● **Exercise prompt**: Reproduce all the data, character for character.

::: Exercise inputs

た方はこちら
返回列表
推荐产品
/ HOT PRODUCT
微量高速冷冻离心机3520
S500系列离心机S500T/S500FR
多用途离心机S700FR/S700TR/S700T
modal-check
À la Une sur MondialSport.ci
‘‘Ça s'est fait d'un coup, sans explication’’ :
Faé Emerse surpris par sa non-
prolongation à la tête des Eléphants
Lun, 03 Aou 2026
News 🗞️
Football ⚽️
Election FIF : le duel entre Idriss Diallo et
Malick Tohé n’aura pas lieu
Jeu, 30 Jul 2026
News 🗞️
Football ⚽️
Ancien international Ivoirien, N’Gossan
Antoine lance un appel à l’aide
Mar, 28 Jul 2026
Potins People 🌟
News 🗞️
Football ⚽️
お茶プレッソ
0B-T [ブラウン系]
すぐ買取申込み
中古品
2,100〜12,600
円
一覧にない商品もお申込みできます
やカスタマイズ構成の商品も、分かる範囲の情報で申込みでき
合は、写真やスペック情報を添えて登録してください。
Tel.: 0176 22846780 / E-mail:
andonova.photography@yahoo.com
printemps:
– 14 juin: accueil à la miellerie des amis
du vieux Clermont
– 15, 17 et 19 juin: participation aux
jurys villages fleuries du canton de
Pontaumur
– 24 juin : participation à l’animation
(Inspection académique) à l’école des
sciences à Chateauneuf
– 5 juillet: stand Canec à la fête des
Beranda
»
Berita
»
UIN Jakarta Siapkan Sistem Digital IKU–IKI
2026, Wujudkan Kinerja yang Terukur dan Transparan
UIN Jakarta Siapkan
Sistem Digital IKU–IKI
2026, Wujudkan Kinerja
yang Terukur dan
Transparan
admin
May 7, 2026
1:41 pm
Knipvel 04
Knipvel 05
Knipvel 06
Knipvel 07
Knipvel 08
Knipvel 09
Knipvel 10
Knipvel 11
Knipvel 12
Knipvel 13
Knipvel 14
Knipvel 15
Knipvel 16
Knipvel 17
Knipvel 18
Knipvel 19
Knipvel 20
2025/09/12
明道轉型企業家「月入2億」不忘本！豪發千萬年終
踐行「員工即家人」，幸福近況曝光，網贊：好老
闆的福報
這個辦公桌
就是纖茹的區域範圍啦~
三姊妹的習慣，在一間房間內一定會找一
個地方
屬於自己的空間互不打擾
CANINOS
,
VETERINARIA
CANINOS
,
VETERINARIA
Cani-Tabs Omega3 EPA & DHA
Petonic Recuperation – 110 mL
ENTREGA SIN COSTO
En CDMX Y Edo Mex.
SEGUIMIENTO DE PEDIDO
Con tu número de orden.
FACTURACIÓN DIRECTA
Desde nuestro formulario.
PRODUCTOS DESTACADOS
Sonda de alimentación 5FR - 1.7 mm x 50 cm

::::::

● **Written solution**:
た方はこちら
返回列表
推荐产品
/ HOT PRODUCT
微量高速冷冻离心机3520
S500系列离心机S500T/S500FR
多用途离心机S700FR/S700TR/S700T
modal-check
À la Une sur MondialSport.ci
‘‘Ça s'est fait d'un coup, sans explication’’ :
Faé Emerse surpris par sa non-
prolongation à la tête des Eléphants
Lun, 03 Aou 2026
News 🗞️
Football ⚽️
Election FIF : le duel entre Idriss Diallo et
Malick Tohé n’aura pas lieu
Jeu, 30 Jul 2026
News 🗞️
Football ⚽️
Ancien international Ivoirien, N’Gossan
Antoine lance un appel à l’aide
Mar, 28 Jul 2026
Potins People 🌟
News 🗞️
Football ⚽️
お茶プレッソ
0B-T [ブラウン系]
すぐ買取申込み
中古品
2,100〜12,600
円
一覧にない商品もお申込みできます
やカスタマイズ構成の商品も、分かる範囲の情報で申込みでき
合は、写真やスペック情報を添えて登録してください。
Tel.: 0176 22846780 / E-mail:
andonova.photography@yahoo.com
printemps:
– 14 juin: accueil à la miellerie des amis
du vieux Clermont
– 15, 17 et 19 juin: participation aux
jurys villages fleuries du canton de
Pontaumur
– 24 juin : participation à l’animation
(Inspection académique) à l’école des
sciences à Chateauneuf
– 5 juillet: stand Canec à la fête des
Beranda
»
Berita
»
UIN Jakarta Siapkan Sistem Digital IKU–IKI
2026, Wujudkan Kinerja yang Terukur dan Transparan
UIN Jakarta Siapkan
Sistem Digital IKU–IKI
2026, Wujudkan Kinerja
yang Terukur dan
Transparan
admin
May 7, 2026
1:41 pm
Knipvel 04
Knipvel 05
Knipvel 06
Knipvel 07
Knipvel 08
Knipvel 09
Knipvel 10
Knipvel 11
Knipvel 12
Knipvel 13
Knipvel 14
Knipvel 15
Knipvel 16
Knipvel 17
Knipvel 18
Knipvel 19
Knipvel 20
2025/09/12
明道轉型企業家「月入2億」不忘本！豪發千萬年終
踐行「員工即家人」，幸福近況曝光，網贊：好老
闆的福報
這個辦公桌
就是纖茹的區域範圍啦~
三姊妹的習慣，在一間房間內一定會找一
個地方
屬於自己的空間互不打擾
CANINOS
,
VETERINARIA
CANINOS
,
VETERINARIA
Cani-Tabs Omega3 EPA & DHA
Petonic Recuperation – 110 mL
ENTREGA SIN COSTO
En CDMX Y Edo Mex.
SEGUIMIENTO DE PEDIDO
Con tu número de orden.
FACTURACIÓN DIRECTA
Desde nuestro formulario.
PRODUCTOS DESTACADOS
Sonda de alimentación 5FR - 1.7 mm x 50 cm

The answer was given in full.